The article continues to describe the episode that got banned in a broad context, only specifically quoting offensive lines and not providing context to the entire episode. After that, it briefly quotes the apology, before looking at the South Park episode to be released after the apology.
The entire article is bland and misleading. Without in-depth explanations of the situation at hand, there’s no context for readers to make their own bias decisions off from. There is also no point of view or reaction from the Chinese government in this article, showing how bias and one-sided the reporting is.
In comparison, the BBC article was published the day after the apology was released. Their headline reads “South Park China: Writers in mock apology after Beijing censorship.” The headline is straightforward and tells the whole story unbiasedly in one sentence.
Complete with subheadings, the BBC article describes the original offensive episode that got banned in full context, including not only a couple offensive phrases, but references to a Winnie the Pooh meme that historically went viral a couple years ago.
Then, BBC gives context as to how China reacted to the offensive show and the measures the government took to “protect” its people from harm. This provides more context to the Chinese culture and why they found it offensive and what “banning” means. Later in the article, it also goes in-depth about China’s history with censorship, which provides more context and is extremely professional in that it is outside research.

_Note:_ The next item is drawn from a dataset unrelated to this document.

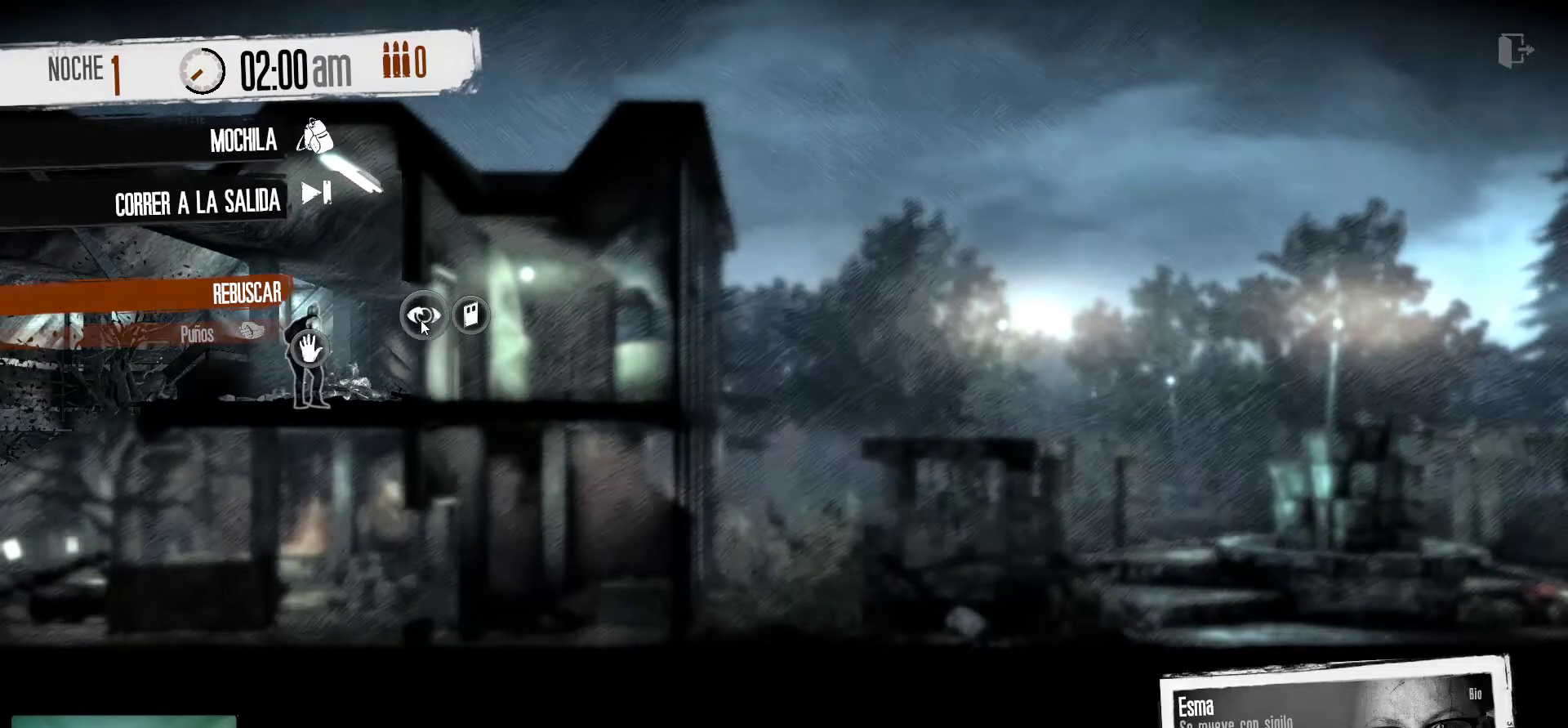
{"keys": [], "mouse": [], "mouse_move": "down-right", "events": []}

Finally, the apology that was posted on Twitter is quoted, analyzed, and outside context is provided to explain references that readers might not have been educated on prior.

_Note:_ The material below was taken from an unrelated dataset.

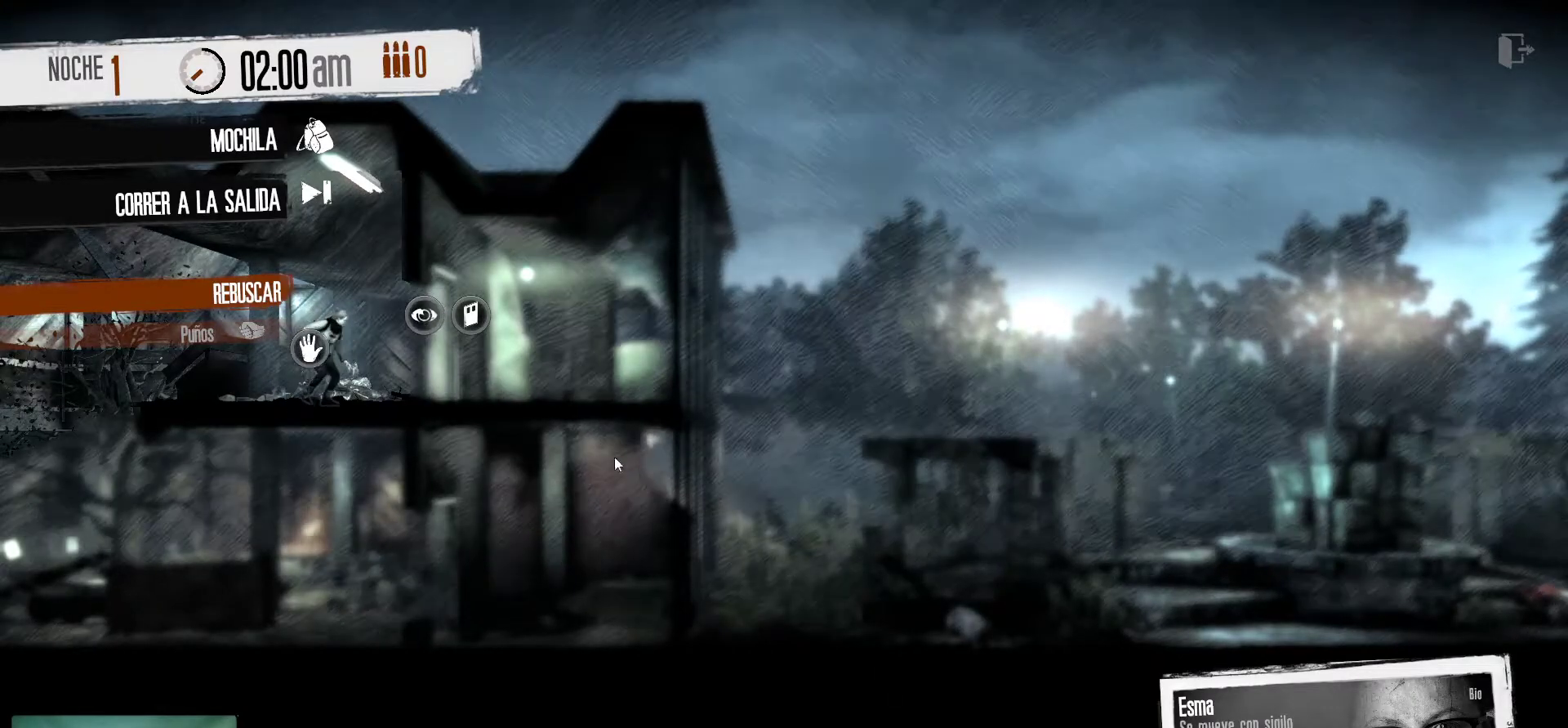
{"keys": [], "mouse": [], "mouse_move": "still", "events": []}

While these two articles covered the same thing and in similar ways, they hold different auras of professionalism, bias, and how an audience would be swayed. The Breitbart article immediately makes China out to be the “bad guy” of the situation and pokes as much fun at them as the South Park episode did. The BBC article distributes the story without taking a side, allowing readers to genuinely educate themselves and develop their own opinions justly.
This is why this type of fake and misleading news is dangerous: the readers of both articles are provided with similar facts, but Breitbart readers are without full context and understanding, leaving them wholly uneducated. However, they have enough information to get into debates and try to convince others to join their side, which is just as unfair, and few people are able to ask the right questions to help educate them.